I forgot to mention that he played with us and did a version of “Wild World” (Cat Stevens) with a slight Tamilian accent…man, I’d never seen that many ABCD chicks swooning over an IIT grad…
J.Mehta “IIT Bangalore”
There is no IIT in Bangalore, there is Indian Institute of Science (IISc).
Delhi, Chennai, Kanpur, Kharagpur, Powai (near Mumbai), Guwahati and Roorkee (earstwhile Roorkee University) have IITs.
Isn’t Bon Jovi really big in India? Also, I know in the 80s Amnesty Int’l did a couple of tours in India. I know in 84 or 85, some of my relatives saw a show in Delhi w/ The Police, U2, and Peter Gabriel ON THE SAME BILL!!!!!! That must of been a great night. Alas, I was but 8 or 9 years old.
My bad – hmmm, then i don’t know which one he was at. He was definitely an IIT grad…
India = Vegas.
They were 10 years ago. As was Firehouse. And Samantha Fox.
Quizman (#83):
How true, and i seconded that in my comment #92-am glad you too highlight this.
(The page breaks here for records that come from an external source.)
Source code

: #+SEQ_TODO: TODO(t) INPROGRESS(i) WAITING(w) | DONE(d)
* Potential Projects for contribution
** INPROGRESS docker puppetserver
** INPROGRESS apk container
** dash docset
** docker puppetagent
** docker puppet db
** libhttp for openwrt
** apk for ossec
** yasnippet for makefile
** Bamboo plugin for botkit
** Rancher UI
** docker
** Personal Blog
In my opinion, there is still some good Hindi film music being made. but as you know, its very easy to dismiss what people of your own generation do :)).
Sakshi:
Thats indeed too fast-though, may be those guys never had a chance to listen to the stuff before and once they listened, they enjoyed and got hooked on. While its true that peer pressure does get on the nerves in college-music is something where its very difficult to force stuff that you don’t like upon you (thats just my opinion-others may disagree). I am glad you have remained loyal to your choice in music.